Pero lo realmente sorprendente, lo mágico, lo extraordinario de esta gran película es cómo John Ford consigue sublimar a los desarraigados y hambrientos del mundo dotándolos de una humanidad imperecedera, mientras que aquellos personajes que tienen el estómago lleno y un techo que los cobija quedan –salvo contadas excepciones– deshumanizados a causa de su falta de solidaridad, su abusiva crueldad o su estúpida incomprensión. Y así, con su infinita sabiduría, nos hace ver algo fundamental, que esas personas que pasan apuros podríamos ser nosotros mismos en idénticas circunstancias.
La película está plagada de frases magistrales e inolvidables.
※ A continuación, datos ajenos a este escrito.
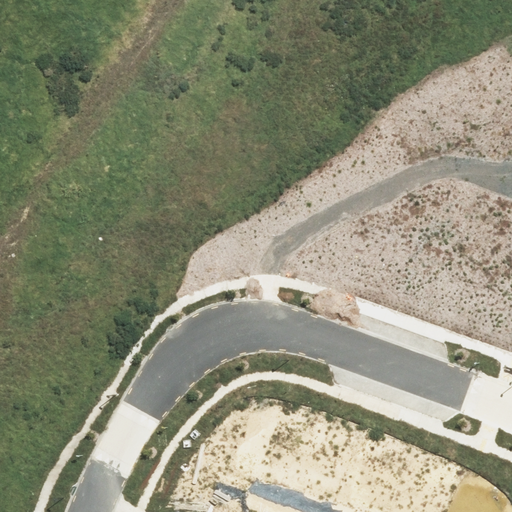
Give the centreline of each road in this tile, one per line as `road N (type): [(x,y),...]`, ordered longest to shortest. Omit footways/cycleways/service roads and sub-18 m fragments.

Pero, por cuestión de espacio, destacaré solo un pequeño parlamento de uno de los temporeros con los que se cruza la familia Joad. Dice así: «No sé cómo podría describirles a mis pobres hijos con la tripa hinchada tirados en la tienda, y lo huesos pegados a la piel, temblando y jadeando como perrillos; y yo buscando trabajo como un loco, no por el dinero ni por el jornal, solo por una taza de harina o un poco de manteca. Vino el forense: “estos niños han muerto de fallo cardiaco”, dijo; y lo puso en un papel. ¡Fallo cardíaco, y tenían la barriguita hinchada como un pellejo de vino!». ¡Qué más se puede decir! Si es imposible hacer de este mundo un lugar mejor para vivir, no nos quedará más remedio que dar la razón a Leibnitz y admitir que vivimos en el mejor de los mundos posibles; aunque no lo parezca, porque, desde luego, no parece que este sea el mejor mundo imaginable. Y si podemos imaginar un mundo mejor, ¿por qué no habríamos de poder hacerlo mejor?
En fin, con esta pregunta lanzada al aire doy por finalizado mi artículo. Aquí lo dejo, aunque no terminaría nunca de escribir sobre esta película y lo que ella me inspira. Solo quisiera añadir que se trata de una de esas obras que nos hacen reflexionar sobre la condición del hombre y sobre los tiempos en los que nos ha tocado vivir, que quizá no difieran mucho de otros tiempos más o menos lejanos. Quien no haya visto aún esta obra maestra imperecedera, debería hacerlo cuanto antes.
La odisea del hambriento (Las uvas de la ira, de John Ford). Versión corregida del artículo que fue publicado en la revista de cine Versión Original en febrero de 2011 (nº 190, monográfico: El hambre en el cine).